Intra-euro area cross-border public flows were limited during the first peak of the crisis between March and June 2020. The depth of the COVID-19 shock triggered sizable fiscal responses at the national level, leading to a drastic deterioration of fiscal deficits. This is not new, and quite in line with the previous global crisis and euro area crises (Milano and Reichlin 2017).
Nevertheless, from the very onset of the COVID-19 crisis, there was a clear recognition that national measures should be supported by a common financing programme at the European level. This marked a key difference compared to the previous crises.
Already in April, the European Commission rapidly set up the Coronavirus Response Investment Initiative to provide €8 billion in immediate liquidity to the countries in greatest need. Not long after, the three EU safety nets, worth €540 billion, were established. Two of the three schemes – the Support to mitigate Unemployment Risks in an Emergency (SURE) and the European Stability Mechanism’s Pandemic Crisis Support credit line – provide loan-based support to governments. The third pillar – the pan-European guarantee fund of the European Investment Bank – provides support to companies.
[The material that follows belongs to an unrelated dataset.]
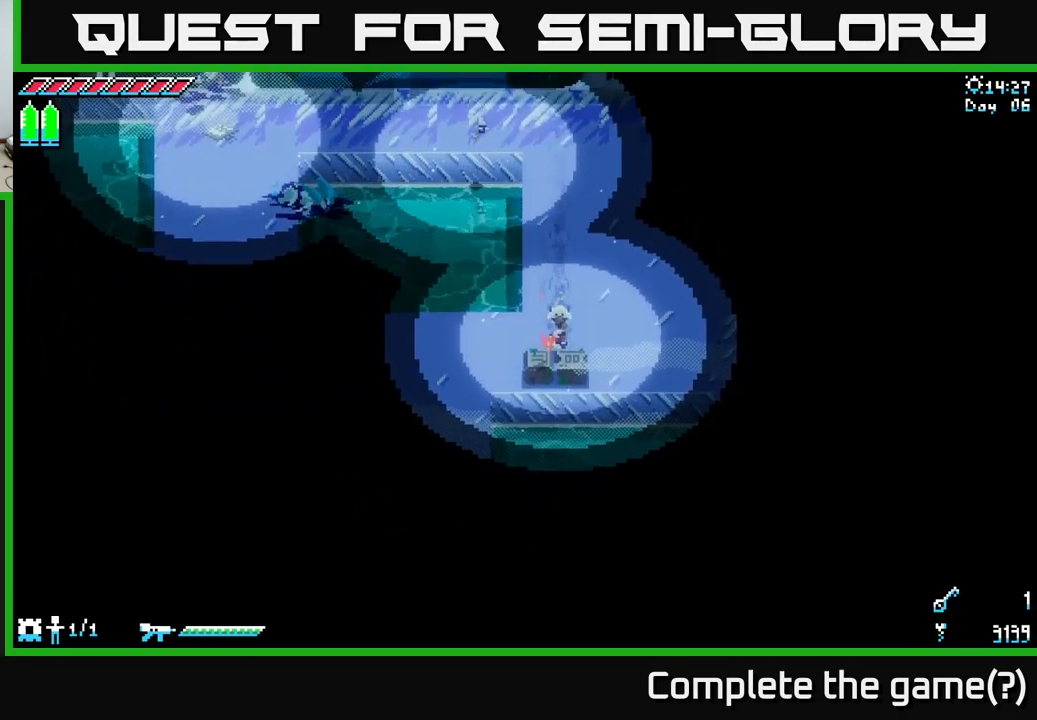
{"buttons": [], "left_stick": "right", "right_stick": "center", "events": [[83, "A", "down"], [83, "left_stick", "right"], [117, "A", "up"], [183, "X", "up"]]}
As this fund is expected to make losses over the course of its operations (at 20% in net terms; see Eurostat 2020), it is expected to produce direct cross-border transfers.
The most sizable programme of cross-border public support will be the Next Generation EU. The agreed distribution of funds will imply sizeable net financial support for those euro-area countries which face the biggest economic and fiscal challenges after the pandemic (ECB 2020a). The loan-based component will provide additional risk sharing via cross-border borrowing whereas the grant component will constitute of direct fiscal transfers. While the majority of the EU support will be provided only once the peak of the pandemic will be over, the fact that EU funding could act as a substitute for sovereign issuance in the future (especially for those countries facing the biggest economic and fiscal challenges) has played an important stabilising role and has been seen as a contributory factor to the decline in these countries’ sovereign yields.
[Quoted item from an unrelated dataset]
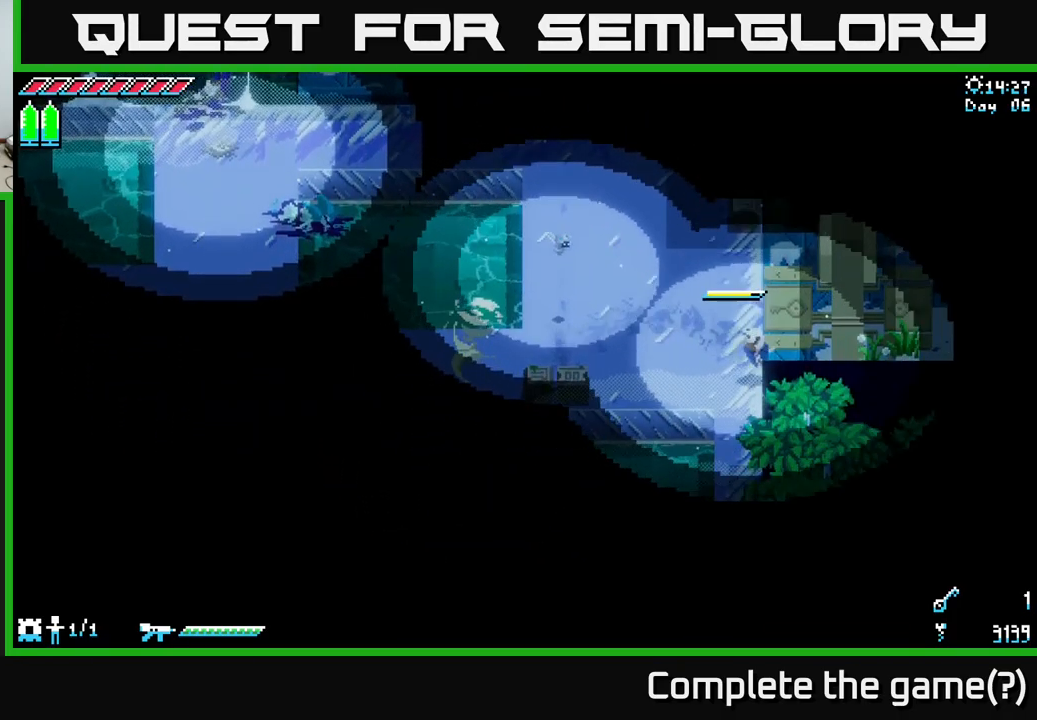
{"buttons": [], "left_stick": "right", "right_stick": "center", "events": [[67, "left_stick", "center"], [200, "left_stick", "down"], [217, "X", "down"], [433, "left_stick", "right"], [467, "X", "up"]]}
Figure 4 Evolution of the EU-budget based support (% of total support)
Source: authors’ calculations on Commission RRF proposal and European Council conclusions.
Notes: This estimate is based on several assumptions on how the expected commitments in loans and grants translate into payments over the years. It also assumes that 100% of the RRF loans will be used be used by Member States.
Preliminary – yet important – policy considerations
As the COVID-19 crisis is not yet over, it is only possible to draw some preliminary policy considerations at this stage.
While some challenges for the resilience of the euro area financial integration emerged during the outbreak of the crisis (Borgioli et al. 2020), the unprecedented amount of fiscal and monetary policy measures provided timely support to the economies, stabilising financial markets and preventing private risk-sharing channels from collapsing. This, in turn, has reduced the risk of ‘sudden stops’ that would have further exacerbated the crisis. The mistakes that have characterised past episodes have been avoided thus far.
The key questions are now whether the unprecedented policy response to the ongoing crisis could provide the momentum for an ambitious overhaul of the EMU financial and fiscal architecture that would be conducive to more sustainable private and public risk sharing within the euro area.
Authors’ note: The views expressed are those of the authors and do not necessarily reflect those of the European Central Bank.